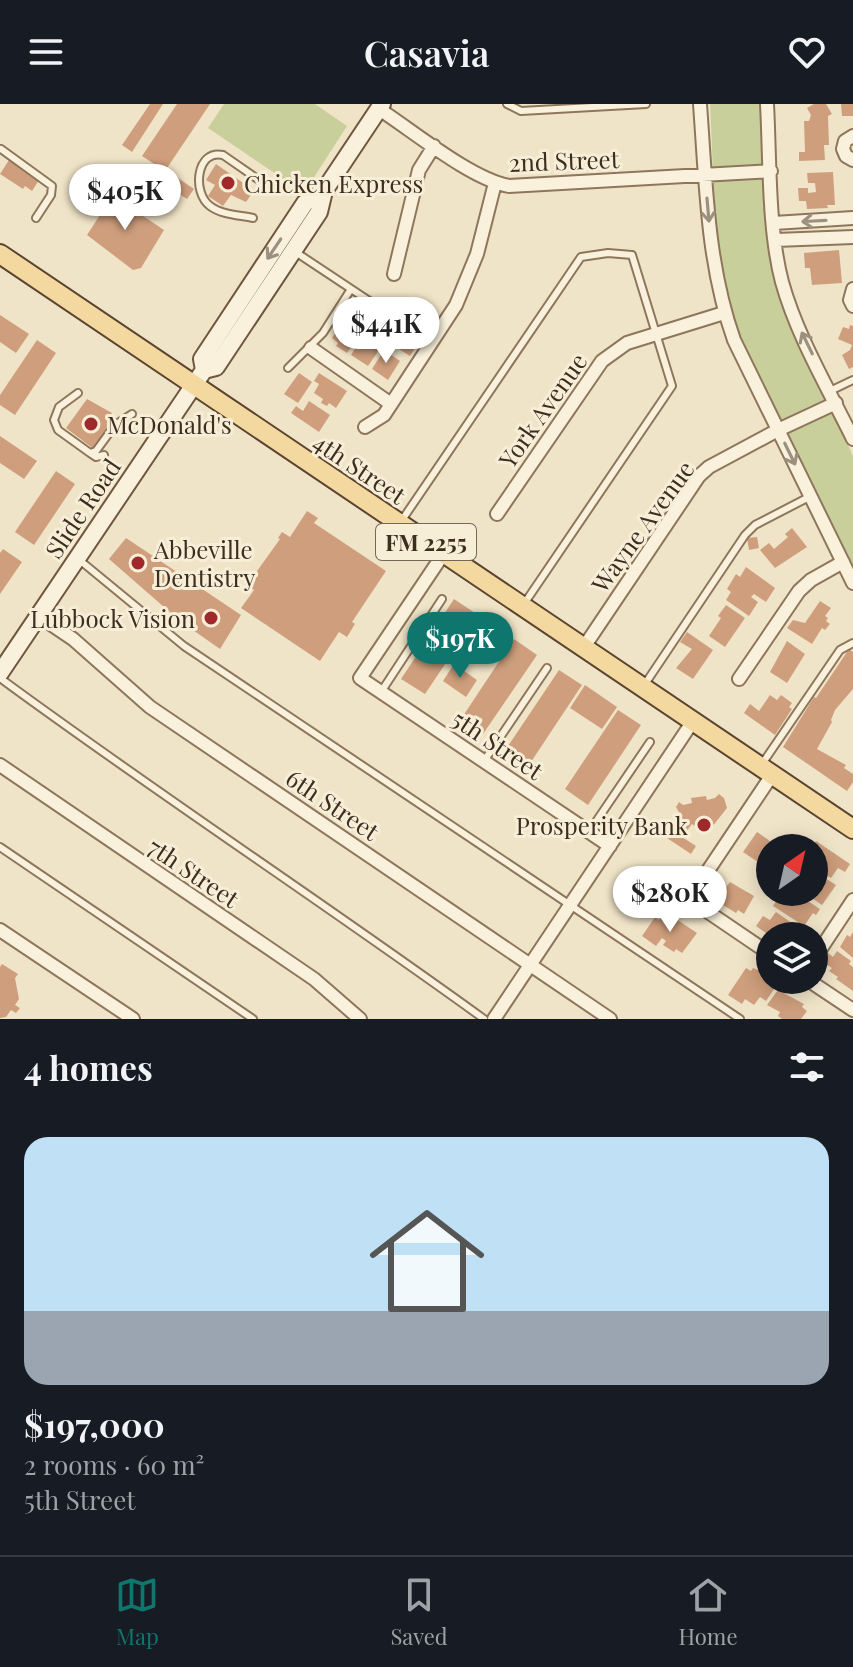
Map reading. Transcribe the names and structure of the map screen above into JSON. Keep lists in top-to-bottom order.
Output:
{
  "streets": {
    "main road": ["4th Street", "Slide Road", "FM 2255"],
    "street": [
      "2nd Street",
      "York Avenue",
      "Wayne Avenue",
      "5th Street",
      "6th Street",
      "7th Street"
    ]
  },
  "crossings": [
    ["2nd Street", "Slide Road"],
    ["4th Street", "Slide Road"],
    ["4th Street", "Wayne Avenue"],
    ["4th Street", "5th Street"],
    ["Slide Road", "6th Street"]
  ],
  "places": [
    "Chicken Express",
    "McDonald's",
    "Abbeville Dentistry",
    "Lubbock Vision",
    "Prosperity Bank"
  ],
  "north": "top right",
  "page": {
    "header": "Casavia",
    "price": [
      "$405K",
      "$441K",
      "$197K",
      "$280K"
    ],
    "heading": "4 homes",
    "list": [
      {
        "name": "$197,000",
        "note": "2 rooms · 60 m² · 5th Street"
      }
    ],
    "tabs": ["Map", "Saved", "Home"]
  }
}
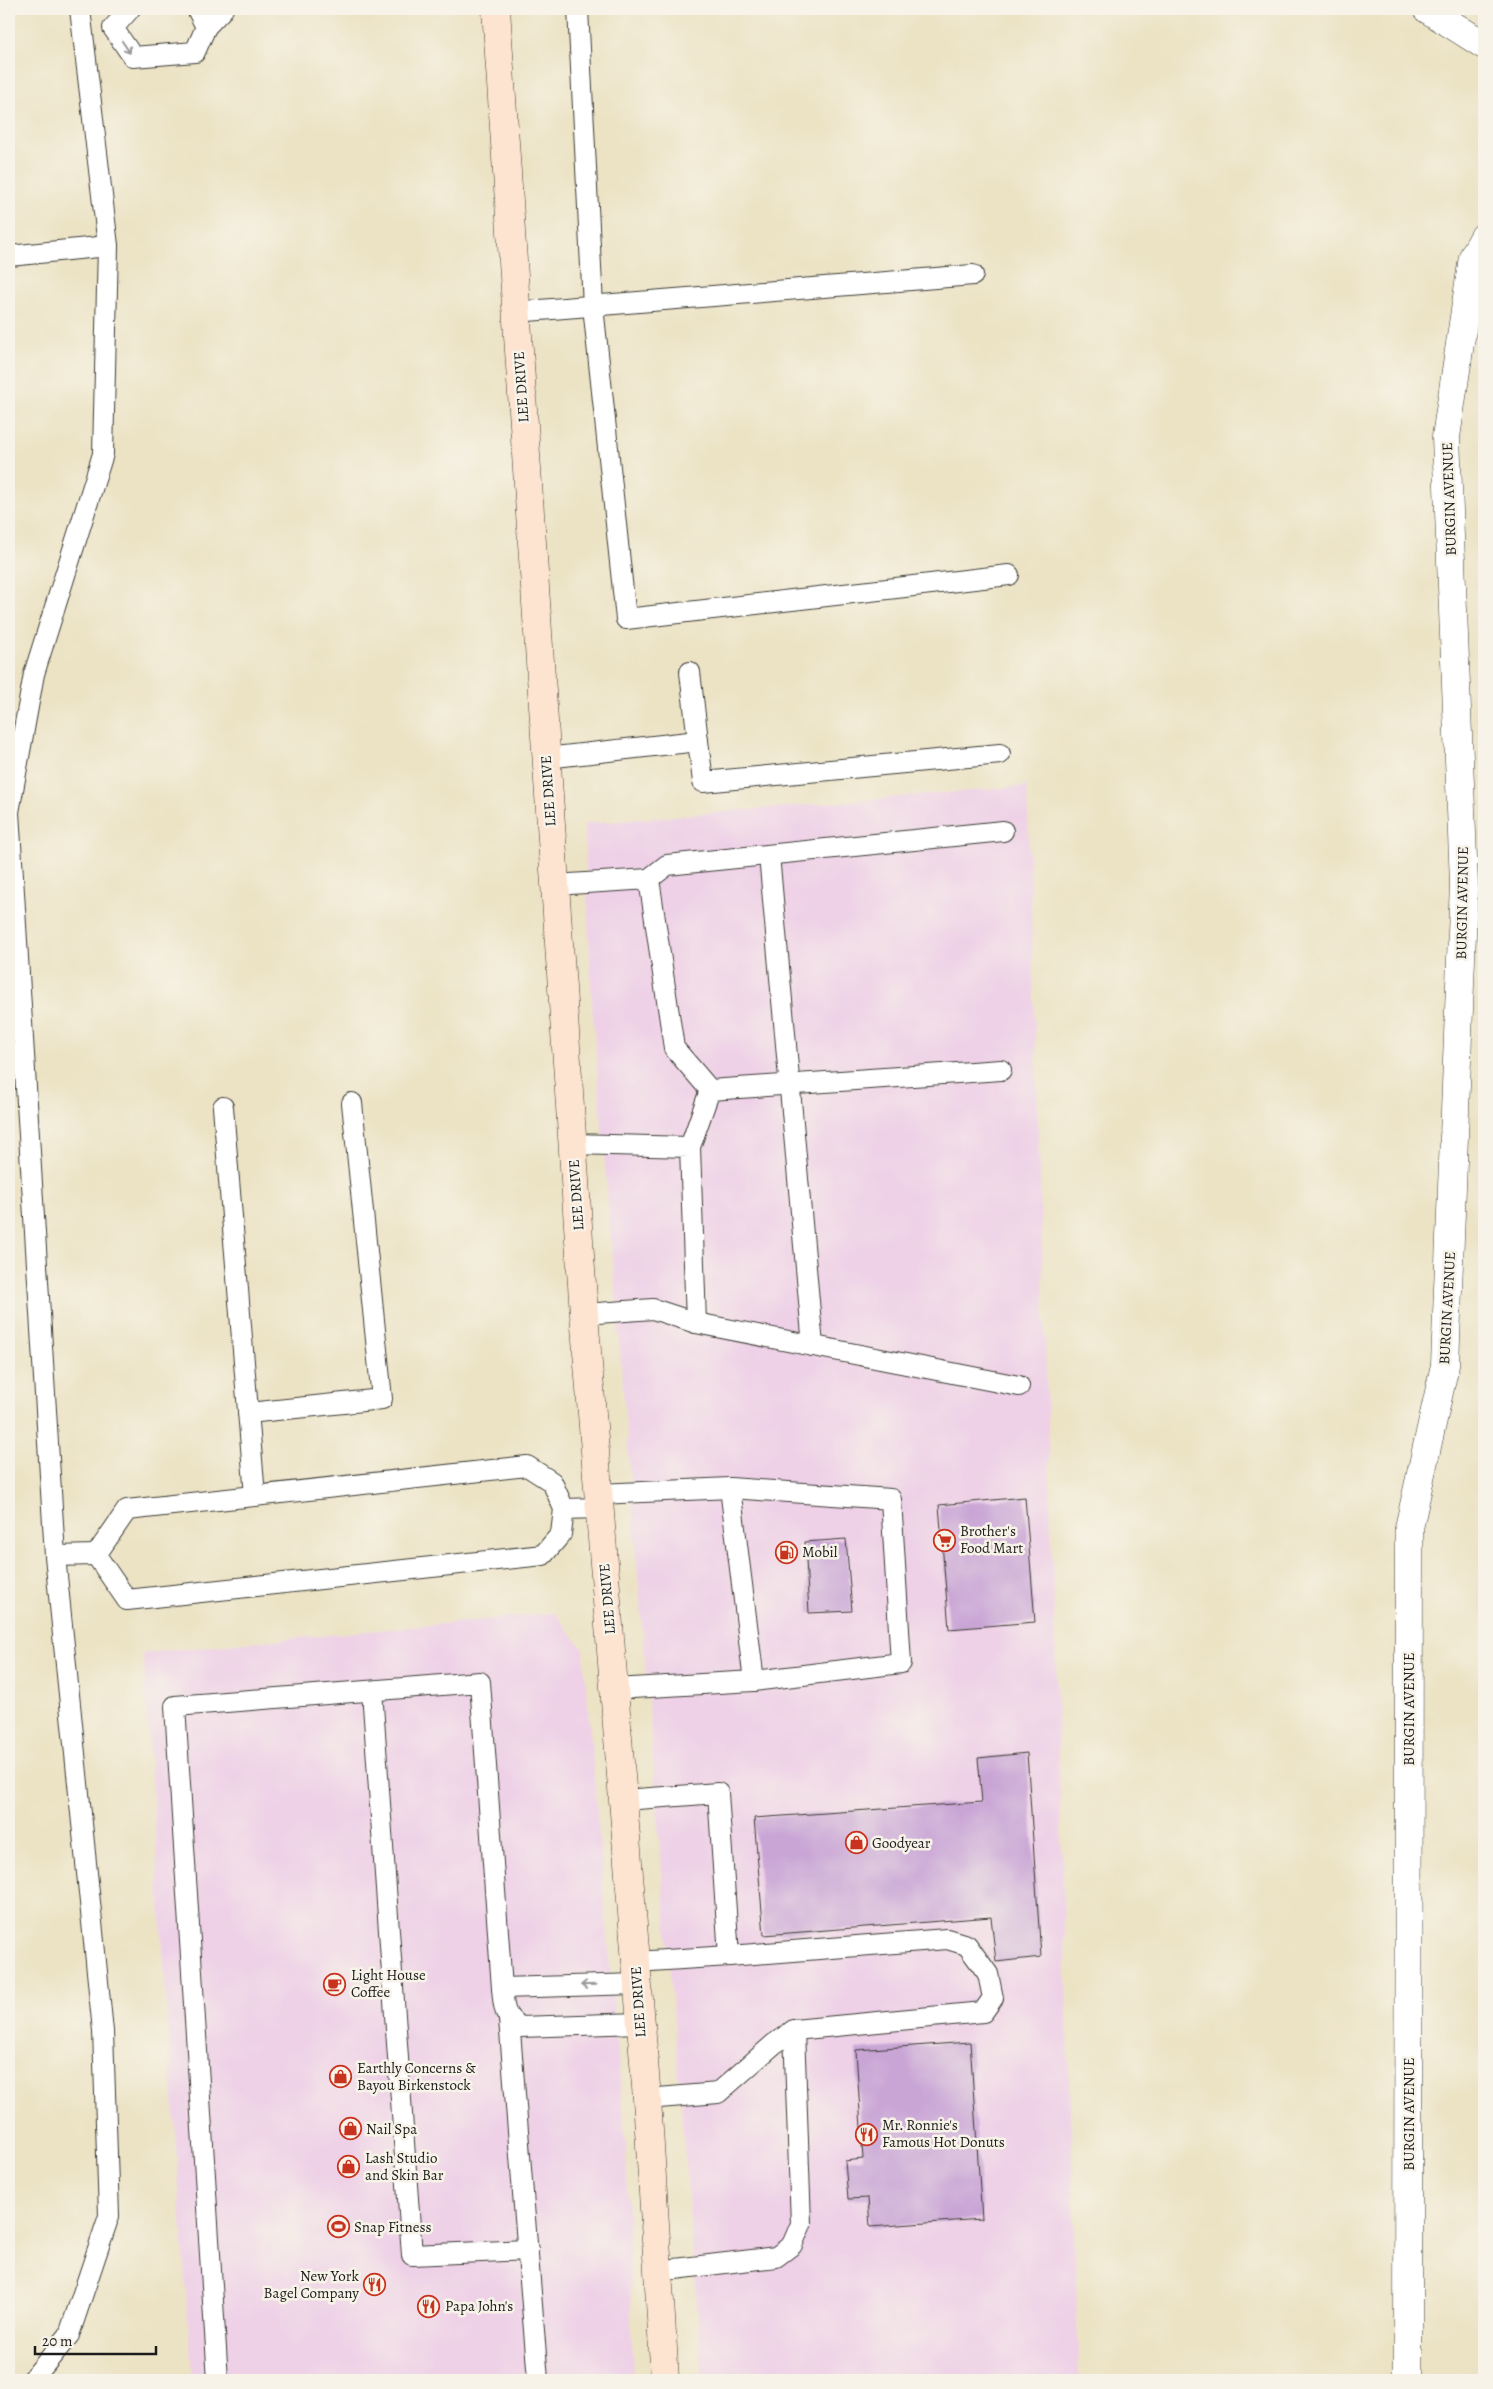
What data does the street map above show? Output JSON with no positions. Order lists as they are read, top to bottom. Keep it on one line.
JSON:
{"streets":{"main road":["LEE DRIVE"],"street":["BURGIN AVENUE"]},"places":{"supermarket":["Brother's Food Mart"],"fuel station":["Mobil"],"shop":["Goodyear","Earthly Concerns & Bayou Birkenstock","Nail Spa","Lash Studio and Skin Bar"],"cafe":["Light House Coffee"],"restaurant":["Mr. Ronnie's Famous Hot Donuts","New York Bagel Company","Papa John's"],"sports":["Snap Fitness"]},"scale_bar":"20 m"}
═══
Exercise details: Counting every line of the entries that holds the word "bottom", report the total and no other text.

Result for this task: 2